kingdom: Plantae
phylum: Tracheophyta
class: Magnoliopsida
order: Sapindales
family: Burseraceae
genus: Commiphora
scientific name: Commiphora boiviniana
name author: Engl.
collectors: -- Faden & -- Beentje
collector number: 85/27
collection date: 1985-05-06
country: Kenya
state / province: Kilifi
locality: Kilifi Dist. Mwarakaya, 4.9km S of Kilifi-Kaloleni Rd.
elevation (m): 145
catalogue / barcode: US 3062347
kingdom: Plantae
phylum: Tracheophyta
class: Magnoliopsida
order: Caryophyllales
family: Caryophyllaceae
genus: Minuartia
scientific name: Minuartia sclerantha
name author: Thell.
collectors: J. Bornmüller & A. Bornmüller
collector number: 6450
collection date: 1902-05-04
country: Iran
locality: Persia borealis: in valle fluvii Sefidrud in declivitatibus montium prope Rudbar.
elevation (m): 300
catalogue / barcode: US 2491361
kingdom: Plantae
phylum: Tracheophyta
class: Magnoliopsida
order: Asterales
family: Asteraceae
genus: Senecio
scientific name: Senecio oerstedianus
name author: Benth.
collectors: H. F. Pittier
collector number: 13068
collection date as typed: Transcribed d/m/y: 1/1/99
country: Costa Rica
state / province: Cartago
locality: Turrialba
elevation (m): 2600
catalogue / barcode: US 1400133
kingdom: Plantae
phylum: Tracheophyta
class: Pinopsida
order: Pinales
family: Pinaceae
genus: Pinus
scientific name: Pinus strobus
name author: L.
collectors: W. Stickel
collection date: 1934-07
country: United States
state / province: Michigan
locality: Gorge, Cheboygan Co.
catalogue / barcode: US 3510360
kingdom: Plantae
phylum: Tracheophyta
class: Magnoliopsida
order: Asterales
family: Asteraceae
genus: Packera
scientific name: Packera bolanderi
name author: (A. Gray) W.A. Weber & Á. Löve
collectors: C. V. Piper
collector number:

▸ PROBLEM REQUIREMENTS
Please find every line in the listing above that contains the string "collection", matching case exactly, and copy each of those lines.

▸ ANSWER TO THE TASK
collection date: 1985-05-06
collection date: 1902-05-04
collection date as typed: Transcribed d/m/y: 1/1/99
collection date: 1934-07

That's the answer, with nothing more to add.